### CONSIGNE
Réécrivez sous forme de liste, s'il vous plaît, le paragraphe de l'extrait qui commence par « Mais voici que », en gardant ses faits principaux.

### EXTRAIT CITÉ
Quelques mois plus tôt, la Banque européenne d’investissement annonçait mettre fin à tout soutien de projets liés aux énergies fossiles. L’Agence internationale de l’énergie (AIE), quant à elle, plaidait pour un arrêt immédiat des investissements fossiles et une vingtaine de pays s’engageaient, à l’occasion de la 26e Conférence des Parties sur le Climat (COP26), à arrêter les financements publics de projets d’énergies fossiles à l’étranger. Le monde semblait avoir enfin pris la bonne voie.
Mais voici que, aujourd’hui, une étude menée par des chercheurs de l’université de Leeds (Royaume-Uni) remet tout en question. Elle ne présente pas moins de 425 projets conduits par les plus grands noms des énergies fossiles. Des projets qui, pris dans leur ensemble, pourraient être à l’origine de l’émission de plus de 646 milliards de tonnes de dioxyde de carbone (CO2). De véritables « bombes à carbone » réparties dans 48 pays du monde. Des « bombes à carbone » parce que 646 milliards de tonnes, c’est comme si nous faisions exploser le budget carbone dont nous disposons si nous espérons limiter le changement climatique à 1,5 °C.

### ENTRÉES FOURNIES
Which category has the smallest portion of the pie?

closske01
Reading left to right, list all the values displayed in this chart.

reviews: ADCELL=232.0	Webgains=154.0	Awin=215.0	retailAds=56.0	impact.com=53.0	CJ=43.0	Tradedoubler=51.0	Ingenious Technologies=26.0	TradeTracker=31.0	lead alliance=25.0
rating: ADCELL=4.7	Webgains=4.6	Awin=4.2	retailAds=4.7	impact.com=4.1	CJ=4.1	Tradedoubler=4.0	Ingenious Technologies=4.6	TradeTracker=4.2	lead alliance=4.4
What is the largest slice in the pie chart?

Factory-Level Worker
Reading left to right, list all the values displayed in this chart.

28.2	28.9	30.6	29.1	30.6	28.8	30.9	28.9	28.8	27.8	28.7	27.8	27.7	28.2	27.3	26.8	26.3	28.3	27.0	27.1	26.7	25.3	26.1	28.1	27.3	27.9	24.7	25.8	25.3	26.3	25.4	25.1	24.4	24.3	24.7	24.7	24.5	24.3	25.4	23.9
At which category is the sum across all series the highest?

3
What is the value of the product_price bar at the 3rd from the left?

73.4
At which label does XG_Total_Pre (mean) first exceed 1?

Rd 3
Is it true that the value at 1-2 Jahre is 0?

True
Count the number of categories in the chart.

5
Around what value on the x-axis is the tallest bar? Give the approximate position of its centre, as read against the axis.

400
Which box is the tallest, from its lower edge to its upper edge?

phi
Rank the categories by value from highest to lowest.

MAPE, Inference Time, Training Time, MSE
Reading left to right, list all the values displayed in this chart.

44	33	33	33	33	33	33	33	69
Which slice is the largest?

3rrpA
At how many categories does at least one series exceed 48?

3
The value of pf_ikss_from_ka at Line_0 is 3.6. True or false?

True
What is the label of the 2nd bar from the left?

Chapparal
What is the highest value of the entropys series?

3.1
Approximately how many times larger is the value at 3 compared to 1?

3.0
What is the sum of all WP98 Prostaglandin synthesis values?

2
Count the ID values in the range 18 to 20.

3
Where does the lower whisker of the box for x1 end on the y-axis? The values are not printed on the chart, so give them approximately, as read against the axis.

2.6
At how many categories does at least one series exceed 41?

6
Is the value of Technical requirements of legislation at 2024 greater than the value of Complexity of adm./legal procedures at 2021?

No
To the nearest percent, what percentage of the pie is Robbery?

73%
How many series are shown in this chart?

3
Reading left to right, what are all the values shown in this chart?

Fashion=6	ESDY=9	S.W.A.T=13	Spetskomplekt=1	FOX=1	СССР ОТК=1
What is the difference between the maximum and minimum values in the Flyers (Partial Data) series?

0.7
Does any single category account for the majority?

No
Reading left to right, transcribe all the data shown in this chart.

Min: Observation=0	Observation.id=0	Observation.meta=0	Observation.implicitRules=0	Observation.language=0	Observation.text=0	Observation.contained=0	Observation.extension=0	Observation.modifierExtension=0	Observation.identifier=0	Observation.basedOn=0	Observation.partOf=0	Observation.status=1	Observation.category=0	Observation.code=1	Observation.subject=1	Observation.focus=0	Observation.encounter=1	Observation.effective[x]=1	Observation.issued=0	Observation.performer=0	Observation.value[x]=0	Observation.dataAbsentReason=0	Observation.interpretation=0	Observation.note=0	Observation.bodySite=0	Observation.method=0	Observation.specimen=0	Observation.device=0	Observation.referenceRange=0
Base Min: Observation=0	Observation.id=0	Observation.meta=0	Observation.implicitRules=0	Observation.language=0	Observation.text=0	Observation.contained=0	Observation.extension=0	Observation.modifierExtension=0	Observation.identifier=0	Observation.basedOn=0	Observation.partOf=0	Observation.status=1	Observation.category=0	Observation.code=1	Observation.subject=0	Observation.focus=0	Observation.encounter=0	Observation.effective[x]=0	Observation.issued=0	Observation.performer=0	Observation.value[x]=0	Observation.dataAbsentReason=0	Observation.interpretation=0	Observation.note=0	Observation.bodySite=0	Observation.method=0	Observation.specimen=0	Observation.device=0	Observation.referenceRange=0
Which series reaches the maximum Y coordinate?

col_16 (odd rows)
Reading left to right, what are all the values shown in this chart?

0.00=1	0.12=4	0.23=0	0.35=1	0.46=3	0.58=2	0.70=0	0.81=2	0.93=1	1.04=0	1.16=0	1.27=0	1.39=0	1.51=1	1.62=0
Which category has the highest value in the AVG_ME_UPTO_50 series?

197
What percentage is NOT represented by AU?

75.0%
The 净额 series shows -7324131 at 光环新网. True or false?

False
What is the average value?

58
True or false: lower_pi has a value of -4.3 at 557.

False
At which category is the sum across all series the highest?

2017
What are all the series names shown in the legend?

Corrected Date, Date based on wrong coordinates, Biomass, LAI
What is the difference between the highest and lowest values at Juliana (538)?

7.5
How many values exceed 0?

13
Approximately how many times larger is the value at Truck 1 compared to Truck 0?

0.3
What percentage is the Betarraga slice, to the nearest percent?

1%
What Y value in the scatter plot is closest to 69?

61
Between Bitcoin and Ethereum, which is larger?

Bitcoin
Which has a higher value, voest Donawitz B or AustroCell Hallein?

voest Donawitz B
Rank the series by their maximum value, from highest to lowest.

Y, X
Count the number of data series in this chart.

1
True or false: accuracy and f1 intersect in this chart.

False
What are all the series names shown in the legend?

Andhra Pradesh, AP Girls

### RÉPONSE
- Une étude de chercheurs de l'université de Leeds (Royaume-Uni) remet tout en question.
- Elle présente 425 projets menés par les plus grands noms des énergies fossiles, répartis dans 48 pays.
- Ensemble, ces projets pourraient émettre plus de 646 milliards de tonnes de CO2.
- On les qualifie de « bombes à carbone ».
- Ce volume ferait exploser le budget carbone dont nous disposons si nous espérons limiter le changement climatique à 1,5 °C.